Problem to solve: Of all the entries below, only the lines from the one with "χρόνια και μία" up to and including the one with "হওয়াতে মাত্র ৫-তলা ভবন করা যাচ্ছে।" are to be duplicated exactly.

Data shown:

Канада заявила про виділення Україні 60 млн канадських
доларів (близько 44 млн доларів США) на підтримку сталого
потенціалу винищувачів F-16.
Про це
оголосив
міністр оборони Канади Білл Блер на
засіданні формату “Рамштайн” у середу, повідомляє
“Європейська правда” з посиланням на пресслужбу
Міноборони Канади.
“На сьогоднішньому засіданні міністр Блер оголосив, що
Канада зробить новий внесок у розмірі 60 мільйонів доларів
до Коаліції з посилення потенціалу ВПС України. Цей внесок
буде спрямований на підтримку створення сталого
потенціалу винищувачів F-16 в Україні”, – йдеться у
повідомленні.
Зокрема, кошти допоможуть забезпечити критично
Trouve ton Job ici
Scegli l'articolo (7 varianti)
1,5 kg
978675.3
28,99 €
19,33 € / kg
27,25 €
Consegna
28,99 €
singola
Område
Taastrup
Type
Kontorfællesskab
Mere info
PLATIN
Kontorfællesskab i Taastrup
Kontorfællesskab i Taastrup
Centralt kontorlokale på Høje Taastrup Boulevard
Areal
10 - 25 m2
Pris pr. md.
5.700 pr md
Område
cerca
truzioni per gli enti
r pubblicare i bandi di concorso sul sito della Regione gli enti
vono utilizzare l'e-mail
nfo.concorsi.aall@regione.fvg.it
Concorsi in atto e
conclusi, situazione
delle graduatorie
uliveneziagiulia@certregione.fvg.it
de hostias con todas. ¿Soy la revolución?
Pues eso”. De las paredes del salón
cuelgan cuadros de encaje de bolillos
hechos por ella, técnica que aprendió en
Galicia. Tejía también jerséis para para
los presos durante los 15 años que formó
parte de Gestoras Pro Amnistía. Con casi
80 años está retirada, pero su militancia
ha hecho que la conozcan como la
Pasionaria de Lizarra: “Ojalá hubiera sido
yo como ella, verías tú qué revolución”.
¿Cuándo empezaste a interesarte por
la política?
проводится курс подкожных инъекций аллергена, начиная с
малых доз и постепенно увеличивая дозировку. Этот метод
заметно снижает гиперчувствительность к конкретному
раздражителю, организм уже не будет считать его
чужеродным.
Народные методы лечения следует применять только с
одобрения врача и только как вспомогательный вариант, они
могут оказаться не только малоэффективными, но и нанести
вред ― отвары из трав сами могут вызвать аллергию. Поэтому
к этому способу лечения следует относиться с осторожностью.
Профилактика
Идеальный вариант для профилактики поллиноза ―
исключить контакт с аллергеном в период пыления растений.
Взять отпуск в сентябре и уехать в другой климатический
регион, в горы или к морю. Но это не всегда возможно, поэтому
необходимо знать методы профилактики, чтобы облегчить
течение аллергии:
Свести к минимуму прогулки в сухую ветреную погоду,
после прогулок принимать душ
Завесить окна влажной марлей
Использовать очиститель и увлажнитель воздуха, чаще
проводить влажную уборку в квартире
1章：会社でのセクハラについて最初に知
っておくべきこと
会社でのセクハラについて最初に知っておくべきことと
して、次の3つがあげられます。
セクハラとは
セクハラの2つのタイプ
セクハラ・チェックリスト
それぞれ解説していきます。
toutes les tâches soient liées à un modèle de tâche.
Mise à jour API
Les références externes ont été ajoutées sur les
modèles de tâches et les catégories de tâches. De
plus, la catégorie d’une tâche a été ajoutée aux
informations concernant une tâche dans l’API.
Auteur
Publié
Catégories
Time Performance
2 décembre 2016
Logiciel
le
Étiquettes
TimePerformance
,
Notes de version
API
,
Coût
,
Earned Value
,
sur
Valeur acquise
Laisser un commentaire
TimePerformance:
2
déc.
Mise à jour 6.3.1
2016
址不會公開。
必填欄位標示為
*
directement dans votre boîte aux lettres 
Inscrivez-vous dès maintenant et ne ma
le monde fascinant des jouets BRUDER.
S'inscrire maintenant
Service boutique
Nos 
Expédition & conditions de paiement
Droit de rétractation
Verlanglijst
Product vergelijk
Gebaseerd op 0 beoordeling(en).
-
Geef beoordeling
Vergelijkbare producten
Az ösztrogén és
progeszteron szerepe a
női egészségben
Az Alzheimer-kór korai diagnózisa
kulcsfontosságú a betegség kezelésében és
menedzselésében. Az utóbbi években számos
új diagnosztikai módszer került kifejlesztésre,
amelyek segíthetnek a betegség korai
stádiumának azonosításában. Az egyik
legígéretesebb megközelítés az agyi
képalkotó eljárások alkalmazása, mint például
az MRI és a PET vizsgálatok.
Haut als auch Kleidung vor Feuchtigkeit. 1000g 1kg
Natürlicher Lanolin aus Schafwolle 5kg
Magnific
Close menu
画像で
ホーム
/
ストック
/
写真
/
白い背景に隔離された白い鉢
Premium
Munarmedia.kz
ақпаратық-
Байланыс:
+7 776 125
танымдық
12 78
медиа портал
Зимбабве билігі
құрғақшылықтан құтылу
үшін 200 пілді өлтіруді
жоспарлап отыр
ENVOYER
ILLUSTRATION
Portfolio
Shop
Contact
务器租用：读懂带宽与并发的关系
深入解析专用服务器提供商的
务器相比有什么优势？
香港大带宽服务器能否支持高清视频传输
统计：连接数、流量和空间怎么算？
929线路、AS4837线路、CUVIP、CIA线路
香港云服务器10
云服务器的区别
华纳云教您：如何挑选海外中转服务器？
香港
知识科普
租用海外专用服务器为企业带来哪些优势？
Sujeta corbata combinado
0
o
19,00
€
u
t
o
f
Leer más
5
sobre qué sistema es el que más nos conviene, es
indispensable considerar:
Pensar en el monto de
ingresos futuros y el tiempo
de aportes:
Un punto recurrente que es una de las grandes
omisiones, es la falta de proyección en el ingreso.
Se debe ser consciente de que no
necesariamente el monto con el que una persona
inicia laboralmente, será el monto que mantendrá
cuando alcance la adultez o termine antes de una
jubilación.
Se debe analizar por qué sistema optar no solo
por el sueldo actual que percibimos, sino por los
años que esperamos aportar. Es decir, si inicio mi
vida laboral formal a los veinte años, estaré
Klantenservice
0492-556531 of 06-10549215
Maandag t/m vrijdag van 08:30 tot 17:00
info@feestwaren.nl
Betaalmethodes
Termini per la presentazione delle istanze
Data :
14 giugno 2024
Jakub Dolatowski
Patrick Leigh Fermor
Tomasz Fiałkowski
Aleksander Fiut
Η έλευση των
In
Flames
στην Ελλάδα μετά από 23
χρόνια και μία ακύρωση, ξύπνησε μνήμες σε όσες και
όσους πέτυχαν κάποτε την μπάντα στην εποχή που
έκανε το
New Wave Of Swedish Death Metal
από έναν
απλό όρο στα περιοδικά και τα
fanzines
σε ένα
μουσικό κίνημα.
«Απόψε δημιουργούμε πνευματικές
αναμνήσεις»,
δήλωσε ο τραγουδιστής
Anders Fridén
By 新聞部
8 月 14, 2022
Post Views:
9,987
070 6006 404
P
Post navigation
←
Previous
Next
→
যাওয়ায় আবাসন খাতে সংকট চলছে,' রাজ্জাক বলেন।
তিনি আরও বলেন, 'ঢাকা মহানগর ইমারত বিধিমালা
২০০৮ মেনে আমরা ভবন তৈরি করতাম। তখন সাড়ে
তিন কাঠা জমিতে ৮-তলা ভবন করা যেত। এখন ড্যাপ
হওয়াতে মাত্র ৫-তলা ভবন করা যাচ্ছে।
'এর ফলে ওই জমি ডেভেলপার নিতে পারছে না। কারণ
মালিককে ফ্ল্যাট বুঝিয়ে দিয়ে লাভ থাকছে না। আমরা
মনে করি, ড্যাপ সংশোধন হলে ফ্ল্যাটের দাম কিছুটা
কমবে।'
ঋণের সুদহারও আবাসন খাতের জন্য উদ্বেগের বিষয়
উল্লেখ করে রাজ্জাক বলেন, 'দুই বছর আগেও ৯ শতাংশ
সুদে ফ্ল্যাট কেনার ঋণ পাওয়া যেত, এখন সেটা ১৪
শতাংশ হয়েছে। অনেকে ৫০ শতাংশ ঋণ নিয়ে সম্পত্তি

Completed exercise:
χρόνια και μία ακύρωση, ξύπνησε μνήμες σε όσες και
όσους πέτυχαν κάποτε την μπάντα στην εποχή που
έκανε το
New Wave Of Swedish Death Metal
από έναν
απλό όρο στα περιοδικά και τα
fanzines
σε ένα
μουσικό κίνημα.
«Απόψε δημιουργούμε πνευματικές
αναμνήσεις»,
δήλωσε ο τραγουδιστής
Anders Fridén
By 新聞部
8 月 14, 2022
Post Views:
9,987
070 6006 404
P
Post navigation
←
Previous
Next
→
যাওয়ায় আবাসন খাতে সংকট চলছে,' রাজ্জাক বলেন।
তিনি আরও বলেন, 'ঢাকা মহানগর ইমারত বিধিমালা
২০০৮ মেনে আমরা ভবন তৈরি করতাম। তখন সাড়ে
তিন কাঠা জমিতে ৮-তলা ভবন করা যেত। এখন ড্যাপ
হওয়াতে মাত্র ৫-তলা ভবন করা যাচ্ছে।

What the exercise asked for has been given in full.